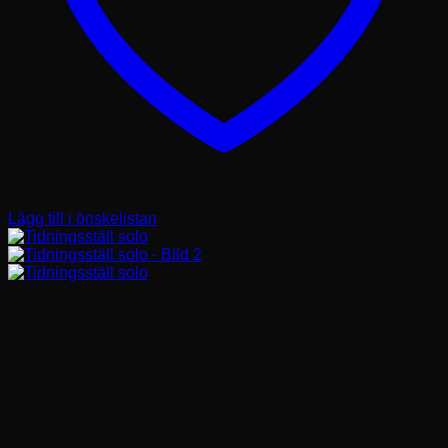
Lägg till i önskelistan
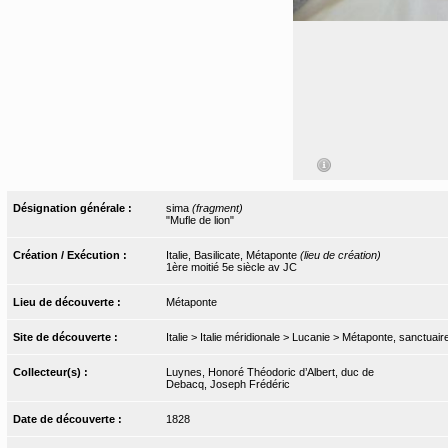
Désignation générale :
sima
(fragment)
"Mufle de lion"
Création / Exécution :
Italie, Basilicate, Métaponte
(lieu de création)
1ère moitié 5e siècle av JC
Lieu de découverte :
Métaponte
Site de découverte :
Italie > Italie méridionale > Lucanie > Métaponte, sanctuair
Collecteur(s) :
Luynes, Honoré Théodoric d’Albert, duc de
Debacq, Joseph Frédéric
Date de découverte :
1828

****************************************

-- Task instructions --
Transcribe the text of all the records above line for line, without changing a word. Leave the pictures out of your answer.

-- Solution to this problem --
Lägg till i önskelistan
Désignation générale :
sima
(fragment)
"Mufle de lion"
Création / Exécution :
Italie, Basilicate, Métaponte
(lieu de création)
1ère moitié 5e siècle av JC
Lieu de découverte :
Métaponte
Site de découverte :
Italie > Italie méridionale > Lucanie > Métaponte, sanctuair
Collecteur(s) :
Luynes, Honoré Théodoric d’Albert, duc de
Debacq, Joseph Frédéric
Date de découverte :
1828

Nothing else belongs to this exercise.